It is becoming increasingly difficult to surf on the sporty performance of cars (a Toyota advertisement was even censored in Australia for inciting dangerous driving(5)) or on the sublime exotic landscapes that would serve as a backdrop for the scrap heap promo. So Mercedes-Benz came up with a perverse trick: since confinements have revealed our need for social connections and talking to each other has never been more important, the ad suggests talking… with the car’s on-board computer… and also with the dealers who will do everything they can to push you to buy their latest product.
That’s how the radio ad campaign centered on the slogan, » Hey Mercedes, let’s talk » came about. Let’s read how advertisers sell the concept: « … uA radio campaign with a human face, produced in collaboration with Publicis. Through emotional spots of 60″, 40″ and 20″, we are immersed in real slices of life. In a Mercedes-Benz, we hear conversations that aren’t always easy, but that make us feel good. Because talking to each other changes everything. « . A telephone exchange between humans (after all) ends with the on-board computer, which is called Mercedes, making the driver’s wishes come true: » Hey Mercedes, can you turn down the heat a little? « , « Hey Mercedes, take me to such and such an address … »« Hey Mercedes, call my brother … ». Thus, the advertising campaign turns a real need, that of contact and exchange of words, into the proposal of acquiring a computer on wheels, equipped with a nice maid named Mercedes who will carry out your wishes without reluctance. Paradoxical, but assumed.
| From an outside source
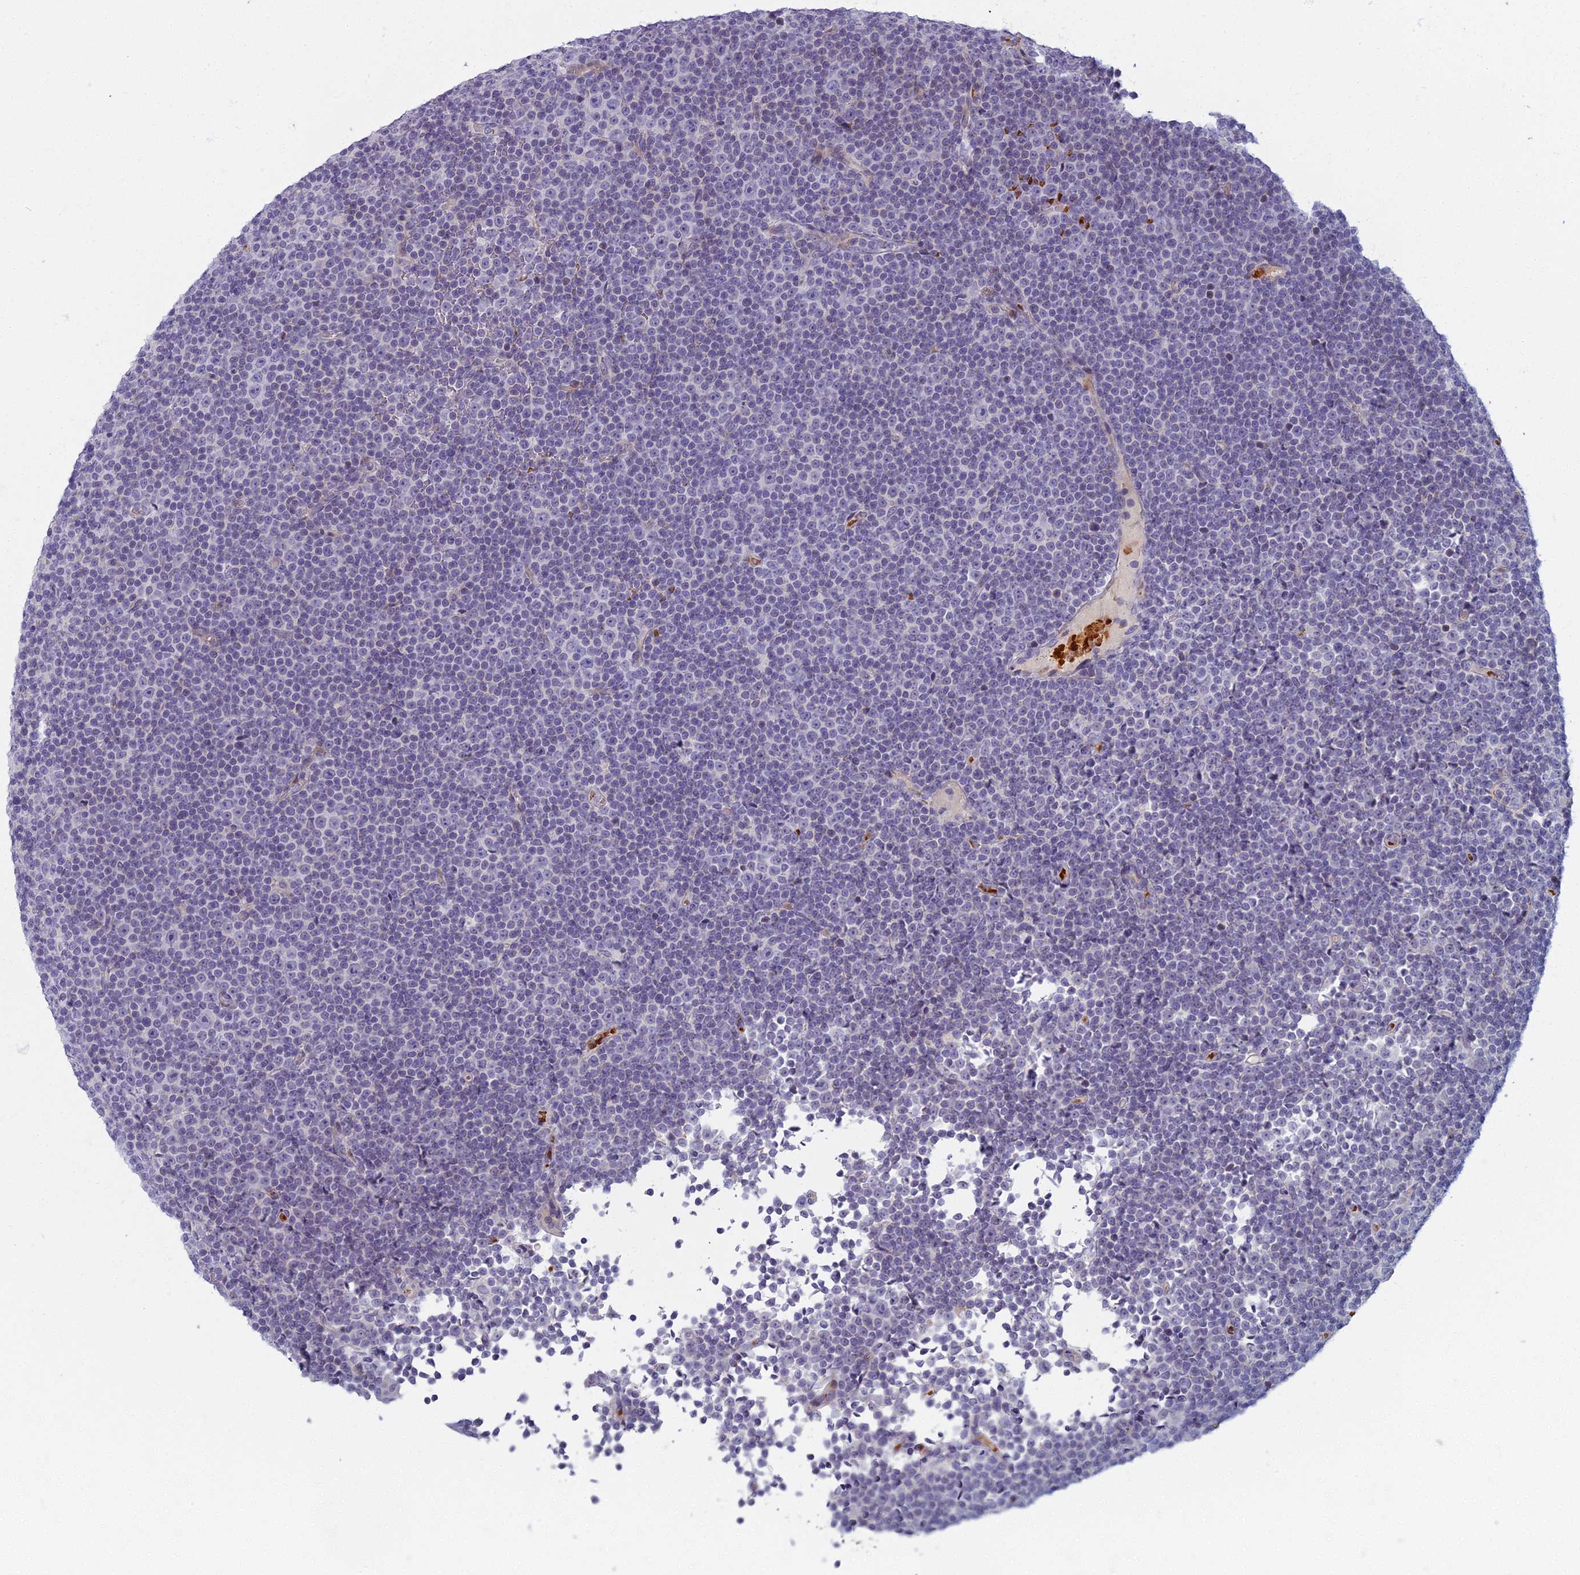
{"staining": {"intensity": "negative", "quantity": "none", "location": "none"}, "tissue": "lymphoma", "cell_type": "Tumor cells", "image_type": "cancer", "snomed": [{"axis": "morphology", "description": "Malignant lymphoma, non-Hodgkin's type, Low grade"}, {"axis": "topography", "description": "Lymph node"}], "caption": "Immunohistochemistry of lymphoma displays no positivity in tumor cells.", "gene": "ARL15", "patient": {"sex": "female", "age": 67}}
Other car ads also surf on the mobility/on-board computer link to praise the car’s ability, thanks to its radars, to stop running over children, dogs or cyclists… (I admit I’m a little more seduced by this). We can see that little by little, we are getting drivers used to the autonomous car, the improved oxcart, the dream of lazy kings.
In the same line of advertising that appeals to emotions, we see the use of the term « experience ». You are no longer buying this or that object, but » experiencing » the use of this object. Such pleas can be found not only in advertisements but in other forms. Thus, in a pseudo « white card » published by Trends/Tendances, a Principal Solution Engineer (sic) of a Digital Foundation For Business (re-sic), uses the same language: » We live in a time where « lived experiences » are very important. Users have been fed a digital baby bottle, with the latter allowing them to place an order at the click of a button, stream movies via a given connection, use their cell phones as virtual reality headsets, real-time fitness monitors, wireless music speakers and much more. Never before have we been so dependent on these types of apps, generating digital experiences « . The barely concealed objective of this kind of talk quickly follows: » So we need to find a solution that guarantees the user experience. Thanks to 5G, companies… etc., etc. ».
If the popular wisdom says that » one does not make a horse drink that is not thirsty « , advertisers want to convince people that they still have consumer desires, even if, to do so, they have to divert the basic needs of human relationships to technical artifacts.